● **WHAT IS REQUIRED**
The reply is to be the lines from the one with "070-7972029" through the last line of the records below, each retyped exactly, with pictures left out.

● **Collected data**
_ _ _ _ _ _ _
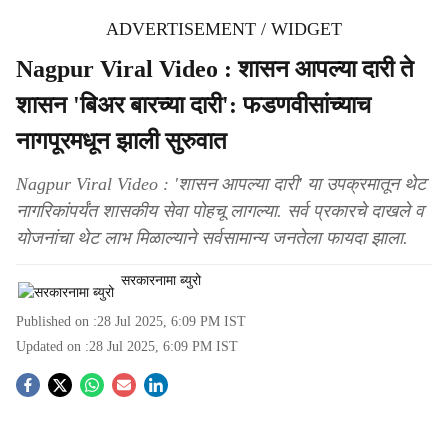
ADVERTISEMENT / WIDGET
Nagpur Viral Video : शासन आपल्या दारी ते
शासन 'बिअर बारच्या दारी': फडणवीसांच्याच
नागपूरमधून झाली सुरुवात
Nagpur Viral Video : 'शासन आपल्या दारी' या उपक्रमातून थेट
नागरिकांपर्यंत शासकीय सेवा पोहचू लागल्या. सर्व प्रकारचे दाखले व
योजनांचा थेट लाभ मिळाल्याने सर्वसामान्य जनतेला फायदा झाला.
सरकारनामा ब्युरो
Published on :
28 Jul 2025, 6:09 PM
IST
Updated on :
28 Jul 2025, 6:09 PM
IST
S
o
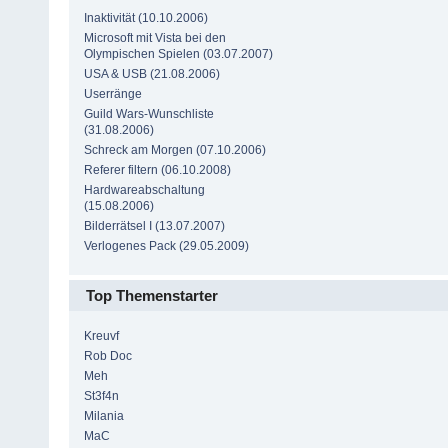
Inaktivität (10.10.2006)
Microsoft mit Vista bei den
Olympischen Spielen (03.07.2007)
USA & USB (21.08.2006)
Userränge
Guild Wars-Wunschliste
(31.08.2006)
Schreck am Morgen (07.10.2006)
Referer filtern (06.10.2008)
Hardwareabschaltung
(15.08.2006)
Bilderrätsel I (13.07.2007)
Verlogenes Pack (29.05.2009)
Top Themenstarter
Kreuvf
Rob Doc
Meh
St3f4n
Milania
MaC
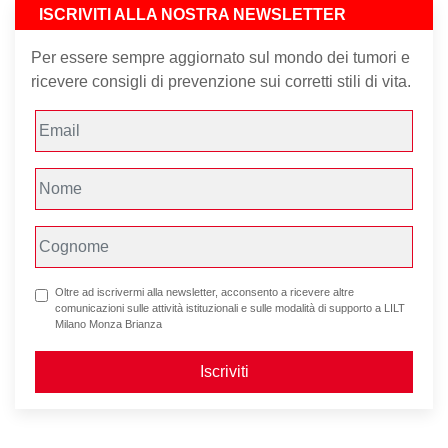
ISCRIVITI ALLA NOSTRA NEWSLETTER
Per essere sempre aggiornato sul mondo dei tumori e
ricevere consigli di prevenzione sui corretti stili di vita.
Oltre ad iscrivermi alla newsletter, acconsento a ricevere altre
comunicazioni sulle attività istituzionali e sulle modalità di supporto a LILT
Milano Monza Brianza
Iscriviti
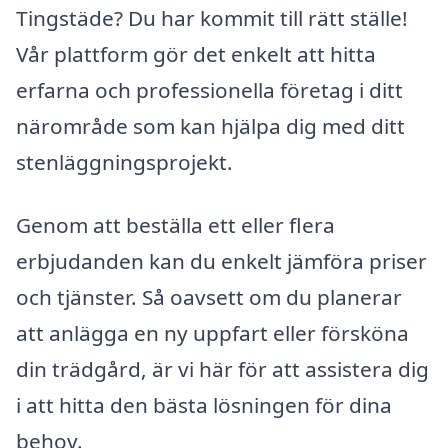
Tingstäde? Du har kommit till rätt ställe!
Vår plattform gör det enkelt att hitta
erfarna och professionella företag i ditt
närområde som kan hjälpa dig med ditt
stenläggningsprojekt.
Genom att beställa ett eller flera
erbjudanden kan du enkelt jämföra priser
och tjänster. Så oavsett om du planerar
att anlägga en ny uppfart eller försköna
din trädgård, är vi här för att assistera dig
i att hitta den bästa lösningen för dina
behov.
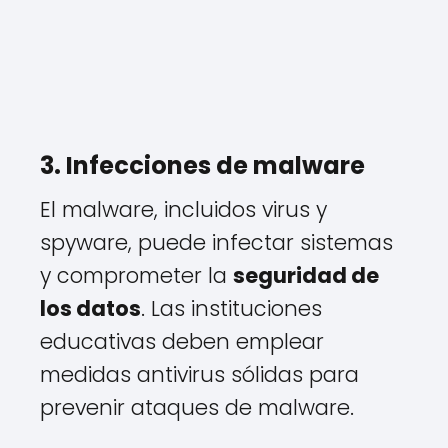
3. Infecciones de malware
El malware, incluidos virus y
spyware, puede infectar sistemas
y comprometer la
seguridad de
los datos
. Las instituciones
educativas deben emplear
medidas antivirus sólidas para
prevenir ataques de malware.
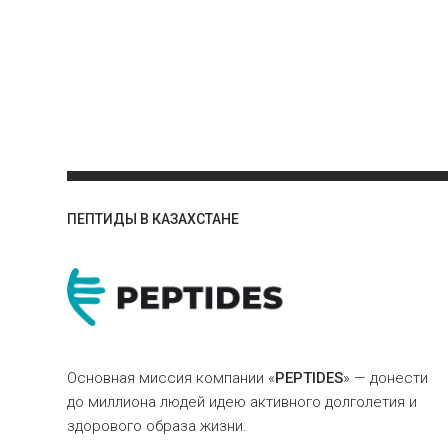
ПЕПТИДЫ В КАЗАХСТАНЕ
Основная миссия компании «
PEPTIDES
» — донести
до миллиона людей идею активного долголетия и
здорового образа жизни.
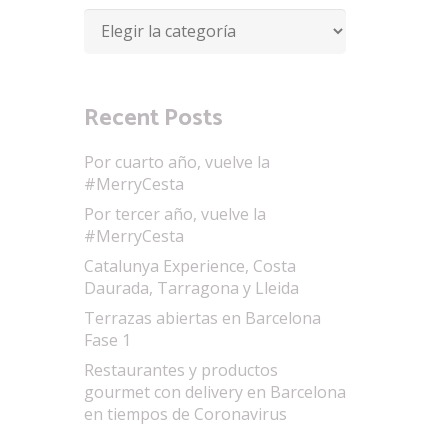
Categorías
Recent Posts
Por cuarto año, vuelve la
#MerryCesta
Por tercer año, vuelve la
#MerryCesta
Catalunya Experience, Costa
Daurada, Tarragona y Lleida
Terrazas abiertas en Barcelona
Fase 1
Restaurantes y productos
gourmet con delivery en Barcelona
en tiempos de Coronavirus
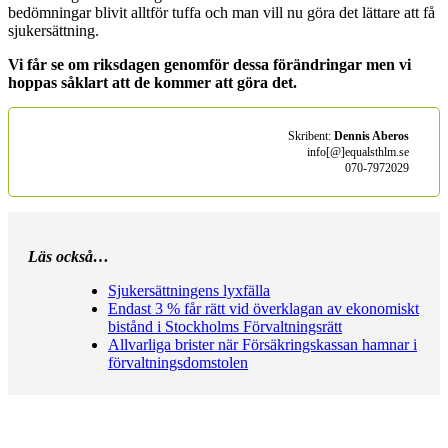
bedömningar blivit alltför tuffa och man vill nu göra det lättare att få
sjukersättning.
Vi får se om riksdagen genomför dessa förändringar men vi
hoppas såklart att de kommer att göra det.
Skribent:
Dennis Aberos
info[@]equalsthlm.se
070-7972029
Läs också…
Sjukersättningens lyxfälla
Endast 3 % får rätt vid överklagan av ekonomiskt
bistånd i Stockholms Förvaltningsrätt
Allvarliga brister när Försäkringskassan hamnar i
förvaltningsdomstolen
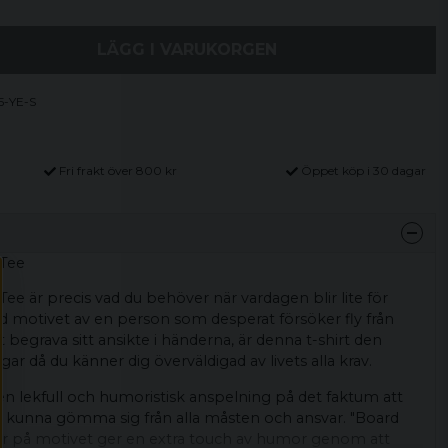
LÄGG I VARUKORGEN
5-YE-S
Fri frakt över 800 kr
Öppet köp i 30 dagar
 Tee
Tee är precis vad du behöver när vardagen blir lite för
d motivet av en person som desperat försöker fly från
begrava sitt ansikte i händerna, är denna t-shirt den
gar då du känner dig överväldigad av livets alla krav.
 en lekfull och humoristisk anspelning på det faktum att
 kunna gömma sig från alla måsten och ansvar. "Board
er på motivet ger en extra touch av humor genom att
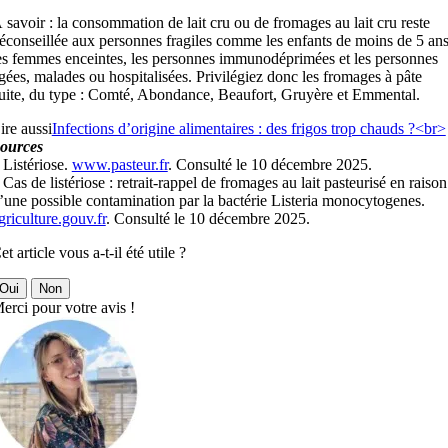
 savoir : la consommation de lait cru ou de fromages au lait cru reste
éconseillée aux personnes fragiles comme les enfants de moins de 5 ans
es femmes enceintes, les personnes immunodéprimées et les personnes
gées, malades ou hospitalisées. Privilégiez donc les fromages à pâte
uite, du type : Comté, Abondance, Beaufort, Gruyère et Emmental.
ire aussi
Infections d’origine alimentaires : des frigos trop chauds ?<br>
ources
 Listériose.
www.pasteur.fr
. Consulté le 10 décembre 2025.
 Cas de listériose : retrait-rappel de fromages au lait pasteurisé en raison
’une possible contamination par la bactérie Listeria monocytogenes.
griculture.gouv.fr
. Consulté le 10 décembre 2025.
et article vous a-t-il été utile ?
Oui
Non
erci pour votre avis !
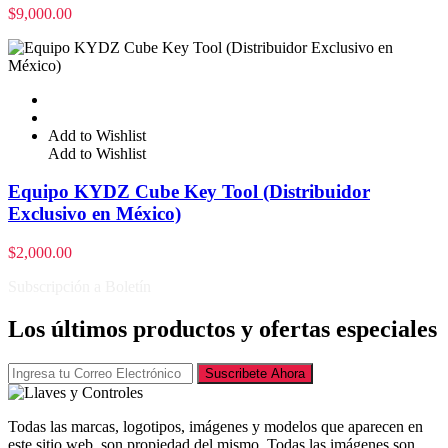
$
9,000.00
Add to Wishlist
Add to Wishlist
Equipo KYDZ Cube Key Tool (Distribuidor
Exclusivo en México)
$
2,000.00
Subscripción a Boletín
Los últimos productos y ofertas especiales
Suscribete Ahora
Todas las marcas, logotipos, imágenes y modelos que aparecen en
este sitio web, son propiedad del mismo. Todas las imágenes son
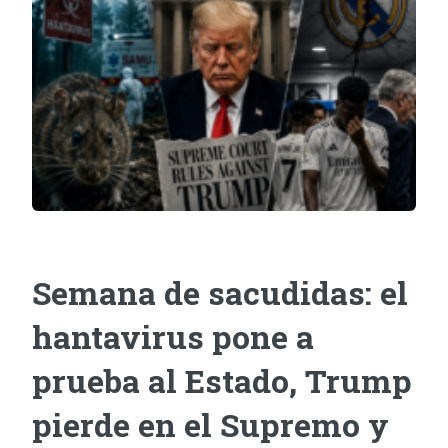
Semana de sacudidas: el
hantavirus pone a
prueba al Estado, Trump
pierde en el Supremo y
_ _ _ _ _ _ _
● **TASK RESPONSE**
070-7972029
Läs också…
Sjukersättningens lyxfälla
Endast 3 % får rätt vid överklagan av ekonomiskt
bistånd i Stockholms Förvaltningsrätt
Allvarliga brister när Försäkringskassan hamnar i
förvaltningsdomstolen
LÄGG I VARUKORGEN
5-YE-S
Fri frakt över 800 kr
Öppet köp i 30 dagar
 Tee
Tee är precis vad du behöver när vardagen blir lite för
d motivet av en person som desperat försöker fly från
begrava sitt ansikte i händerna, är denna t-shirt den
gar då du känner dig överväldigad av livets alla krav.
 en lekfull och humoristisk anspelning på det faktum att
 kunna gömma sig från alla måsten och ansvar. "Board
er på motivet ger en extra touch av humor genom att
 savoir : la consommation de lait cru ou de fromages au lait cru reste
éconseillée aux personnes fragiles comme les enfants de moins de 5 ans
es femmes enceintes, les personnes immunodéprimées et les personnes
gées, malades ou hospitalisées. Privilégiez donc les fromages à pâte
uite, du type : Comté, Abondance, Beaufort, Gruyère et Emmental.
ire aussi
Infections d’origine alimentaires : des frigos trop chauds ?<br>
ources
 Listériose.
www.pasteur.fr
. Consulté le 10 décembre 2025.
 Cas de listériose : retrait-rappel de fromages au lait pasteurisé en raison
’une possible contamination par la bactérie Listeria monocytogenes.
griculture.gouv.fr
. Consulté le 10 décembre 2025.
et article vous a-t-il été utile ?
Oui
Non
erci pour votre avis !
$
9,000.00
Add to Wishlist
Add to Wishlist
Equipo KYDZ Cube Key Tool (Distribuidor
Exclusivo en México)
$
2,000.00
Subscripción a Boletín
Los últimos productos y ofertas especiales
Suscribete Ahora
Todas las marcas, logotipos, imágenes y modelos que aparecen en
este sitio web, son propiedad del mismo. Todas las imágenes son
Semana de sacudidas: el
hantavirus pone a
prueba al Estado, Trump
pierde en el Supremo y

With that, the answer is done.